I have been working with the sentiments dataset and found that the bing and nrc datasets contain a few words that have both positive and negative sentiment.
** bing – three words with positive and negative sentiment **
env_test_bing_raw <- get_sentiments("bing") %>%
filter(word %in% c("envious", "enviously","enviousness"))
# A tibble: 6 x 2
word sentiment
<chr> <chr>
1 envious positive
2 envious negative
3 enviously positive
4 enviously negative
5 enviousness positive
6 enviousness negative
** nrc – 81 words with positive and negative sentiment **
test_nrc <- as.data.frame(
get_sentiments("nrc") %>%
filter(sentiment %in% c("positive","negative")) %>%
group_by(word) %>%
summarize(count = n()) %>%
filter(count > 1))
env_test_nrc <- get_sentiments("nrc") %>%
filter(sentiment %in% c("positive","negative")) %>%
filter(word %in% test_nrc$word)
# A tibble: 162 x 2
word sentiment
<chr> <chr>
1 abundance negative
2 abundance positive
3 armed negative
4 armed positive
5 balm negative
6 balm positive
7 boast negative
8 boast positive
9 boisterous negative
10 boisterous positive
# ... with 152 more rows
I was curious if I have done something wrong or how a word can have both negative and positive sentiments in a single source dataset. What are the standard practices for handling these situations?
Thank you!
Nope! You have not done anything wrong.
These lexicons were built in different ways. For example, the NRC lexicon was built via Amazon Mechanical Turk, showing human beings lots of words and asking them if they associated each word with joy, sadness, a positive or negative affect, etc. Then the researchers did a careful job of validation, calibration, etc. There are some English words that we as human language users can associate with both positive and negative feeling, such as "boisterous", and the researchers who built these particular lexicons decided to include these words as both.

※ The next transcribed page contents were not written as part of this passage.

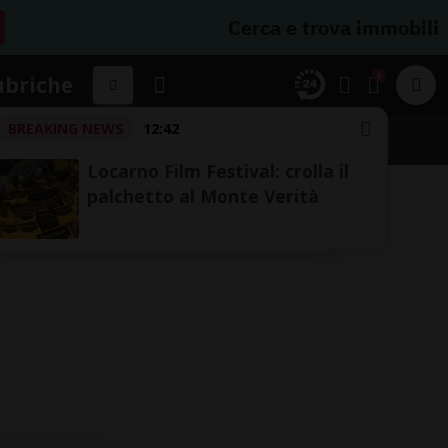
Cerca e trova immobili
1
ubriche
BREAKING NEWS
12:42
Locarno Film Festival: crolla il
palchetto al Monte Verità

If you have a text dataset that has the word "boisterous" in it and use a lexicon like this one, it will contribute in both the positive and negative direction (and also toward anger, anticipation, and joy, in that particular case). If you end up calculating a net sentiment (positive minus negative) for some sentiment, section, or document, the effect of that particular word will cancel out.